# Fun Dog Show, Tatton Park in Aid of Home Counties Shih Tzu Rescue



## Sapphire (May 22, 2009)

We're delighted to announce that the

Shih Tzu Whispers Summer 2009 Day Out
will be held at
The Tatton Country Show, Knutsford
on Saturday 29th August
In Aid of Home Counties Shih Tzu Rescue

All welcome!
Please come along and join in the fun!

For more information please visit

Shih Tzu Whispers - A Forum for Breed Enthusiasts

The Get Together is taking place in the grounds of Tatton Park
In the morning we will be having our very own 
Shih Tzu Fun Dog Show

In the afternoon there will be the Gillies Leap Fun Dog Show which is open to everyone to enter with dogs of all breeds, shapes and sizes taking part, alternatively there will be all manner of events going on around the grounds to enjoy.

Featured Attractions Include:
Falconry Village 
Ferrets 
Dog Zone 
Equestrian 
Target Field Sports 
Chainsaw Carving 
Craft Village 
Food Glorious Food 
Angling

Whispers will be holding a Raffle and hopefully have items to sell on a stall.

Proceeds from the morning Shih Tzu Show, raffle and stall will be donated to Home Counties Shih Tzu Rescue.
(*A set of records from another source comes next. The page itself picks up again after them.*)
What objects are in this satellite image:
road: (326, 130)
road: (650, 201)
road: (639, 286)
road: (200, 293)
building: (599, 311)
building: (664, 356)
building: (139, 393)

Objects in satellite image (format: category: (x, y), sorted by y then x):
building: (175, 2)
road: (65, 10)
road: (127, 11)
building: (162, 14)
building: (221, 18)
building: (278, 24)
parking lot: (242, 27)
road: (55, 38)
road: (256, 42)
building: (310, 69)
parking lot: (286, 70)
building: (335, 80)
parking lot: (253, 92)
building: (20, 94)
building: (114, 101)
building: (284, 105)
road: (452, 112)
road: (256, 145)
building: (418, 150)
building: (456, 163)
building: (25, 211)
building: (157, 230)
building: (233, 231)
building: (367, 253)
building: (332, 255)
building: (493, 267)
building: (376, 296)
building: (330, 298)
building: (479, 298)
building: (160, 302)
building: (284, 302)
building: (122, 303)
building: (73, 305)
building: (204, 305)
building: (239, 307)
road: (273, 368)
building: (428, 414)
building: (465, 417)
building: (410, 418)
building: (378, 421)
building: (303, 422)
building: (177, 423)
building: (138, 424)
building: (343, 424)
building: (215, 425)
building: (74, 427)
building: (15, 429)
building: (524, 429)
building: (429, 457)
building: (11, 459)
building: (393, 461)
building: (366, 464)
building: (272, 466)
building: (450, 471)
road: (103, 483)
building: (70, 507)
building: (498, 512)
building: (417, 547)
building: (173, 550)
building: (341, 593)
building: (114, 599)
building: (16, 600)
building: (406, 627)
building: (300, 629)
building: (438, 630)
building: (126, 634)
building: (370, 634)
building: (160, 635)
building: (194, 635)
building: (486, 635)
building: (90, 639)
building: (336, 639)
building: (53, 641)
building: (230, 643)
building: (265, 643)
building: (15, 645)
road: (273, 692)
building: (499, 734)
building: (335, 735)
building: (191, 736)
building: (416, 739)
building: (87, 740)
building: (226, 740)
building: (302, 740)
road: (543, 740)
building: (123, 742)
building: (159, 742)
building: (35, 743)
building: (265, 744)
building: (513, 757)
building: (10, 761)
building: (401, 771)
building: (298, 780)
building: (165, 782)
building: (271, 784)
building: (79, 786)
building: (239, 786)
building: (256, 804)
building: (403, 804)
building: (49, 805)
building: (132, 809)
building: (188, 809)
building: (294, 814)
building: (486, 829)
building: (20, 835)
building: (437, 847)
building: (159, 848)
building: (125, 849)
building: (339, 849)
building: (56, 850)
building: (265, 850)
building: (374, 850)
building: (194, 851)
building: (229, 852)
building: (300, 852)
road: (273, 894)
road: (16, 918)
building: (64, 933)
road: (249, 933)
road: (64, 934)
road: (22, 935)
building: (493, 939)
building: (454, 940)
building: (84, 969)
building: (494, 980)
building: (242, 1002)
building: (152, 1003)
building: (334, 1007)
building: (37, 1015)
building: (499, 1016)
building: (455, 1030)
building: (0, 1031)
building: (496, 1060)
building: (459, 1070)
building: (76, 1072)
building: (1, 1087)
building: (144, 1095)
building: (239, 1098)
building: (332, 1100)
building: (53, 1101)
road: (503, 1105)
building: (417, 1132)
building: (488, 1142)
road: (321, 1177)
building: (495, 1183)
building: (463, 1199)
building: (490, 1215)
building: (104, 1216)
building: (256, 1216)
For more information please visit Shih Tzu Whispers - A Forum for Breed Enthusiasts​


----------



## Sapphire (May 22, 2009)

Just to add we'll be kicking off at around 10am


----------



## Patterdale_lover (Sep 25, 2008)

I know Andy!  Sometimes work on his show  good luck!! Have fun


----------



## Sapphire (May 22, 2009)

Thanks we certainly will. Andy's been fantastic helping us organise this, we're all really looking forward to it.


----------